=== YOUR OBJECTIVE ===
When you answer, copy every line of the listing below exactly.

=== SUPPLIED MATERIAL ===
↓↓↓
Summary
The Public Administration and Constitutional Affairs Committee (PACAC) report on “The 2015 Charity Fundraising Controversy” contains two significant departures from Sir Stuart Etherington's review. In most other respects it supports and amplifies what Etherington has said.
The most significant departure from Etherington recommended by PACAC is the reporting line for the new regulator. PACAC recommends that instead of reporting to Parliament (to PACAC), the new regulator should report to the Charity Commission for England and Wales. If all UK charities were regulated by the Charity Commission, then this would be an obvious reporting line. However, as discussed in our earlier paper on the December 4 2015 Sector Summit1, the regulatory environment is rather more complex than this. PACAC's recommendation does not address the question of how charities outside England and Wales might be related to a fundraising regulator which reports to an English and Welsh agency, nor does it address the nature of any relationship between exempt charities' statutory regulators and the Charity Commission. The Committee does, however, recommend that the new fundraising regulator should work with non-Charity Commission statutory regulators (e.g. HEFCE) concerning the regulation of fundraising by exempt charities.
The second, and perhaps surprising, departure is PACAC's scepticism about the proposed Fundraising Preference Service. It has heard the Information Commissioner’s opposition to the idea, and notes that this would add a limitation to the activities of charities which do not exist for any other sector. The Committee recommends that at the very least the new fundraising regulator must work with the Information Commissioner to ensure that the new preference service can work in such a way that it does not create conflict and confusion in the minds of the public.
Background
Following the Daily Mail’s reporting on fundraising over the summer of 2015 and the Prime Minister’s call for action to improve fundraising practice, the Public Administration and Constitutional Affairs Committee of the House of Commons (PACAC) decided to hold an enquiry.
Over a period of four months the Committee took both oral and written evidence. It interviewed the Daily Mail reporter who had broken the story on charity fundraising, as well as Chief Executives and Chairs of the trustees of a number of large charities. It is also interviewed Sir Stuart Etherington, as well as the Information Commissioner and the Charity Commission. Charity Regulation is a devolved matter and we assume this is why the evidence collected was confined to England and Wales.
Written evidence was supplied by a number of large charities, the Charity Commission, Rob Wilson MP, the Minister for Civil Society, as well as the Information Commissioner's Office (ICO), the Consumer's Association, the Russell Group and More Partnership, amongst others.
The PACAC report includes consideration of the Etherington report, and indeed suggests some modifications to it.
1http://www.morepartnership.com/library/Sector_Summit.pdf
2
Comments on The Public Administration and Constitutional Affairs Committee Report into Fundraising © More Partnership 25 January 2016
↑↑↑
=== ANSWER SECTION ===
Summary
The Public Administration and Constitutional Affairs Committee (PACAC) report on “The 2015 Charity Fundraising Controversy” contains two significant departures from Sir Stuart Etherington's review. In most other respects it supports and amplifies what Etherington has said.
The most significant departure from Etherington recommended by PACAC is the reporting line for the new regulator. PACAC recommends that instead of reporting to Parliament (to PACAC), the new regulator should report to the Charity Commission for England and Wales. If all UK charities were regulated by the Charity Commission, then this would be an obvious reporting line. However, as discussed in our earlier paper on the December 4 2015 Sector Summit1, the regulatory environment is rather more complex than this. PACAC's recommendation does not address the question of how charities outside England and Wales might be related to a fundraising regulator which reports to an English and Welsh agency, nor does it address the nature of any relationship between exempt charities' statutory regulators and the Charity Commission. The Committee does, however, recommend that the new fundraising regulator should work with non-Charity Commission statutory regulators (e.g. HEFCE) concerning the regulation of fundraising by exempt charities.
The second, and perhaps surprising, departure is PACAC's scepticism about the proposed Fundraising Preference Service. It has heard the Information Commissioner’s opposition to the idea, and notes that this would add a limitation to the activities of charities which do not exist for any other sector. The Committee recommends that at the very least the new fundraising regulator must work with the Information Commissioner to ensure that the new preference service can work in such a way that it does not create conflict and confusion in the minds of the public.
Background
Following the Daily Mail’s reporting on fundraising over the summer of 2015 and the Prime Minister’s call for action to improve fundraising practice, the Public Administration and Constitutional Affairs Committee of the House of Commons (PACAC) decided to hold an enquiry.
Over a period of four months the Committee took both oral and written evidence. It interviewed the Daily Mail reporter who had broken the story on charity fundraising, as well as Chief Executives and Chairs of the trustees of a number of large charities. It is also interviewed Sir Stuart Etherington, as well as the Information Commissioner and the Charity Commission. Charity Regulation is a devolved matter and we assume this is why the evidence collected was confined to England and Wales.
Written evidence was supplied by a number of large charities, the Charity Commission, Rob Wilson MP, the Minister for Civil Society, as well as the Information Commissioner's Office (ICO), the Consumer's Association, the Russell Group and More Partnership, amongst others.
The PACAC report includes consideration of the Etherington report, and indeed suggests some modifications to it.
1http://www.morepartnership.com/library/Sector_Summit.pdf
2
Comments on The Public Administration and Constitutional Affairs Committee Report into Fundraising © More Partnership 25 January 2016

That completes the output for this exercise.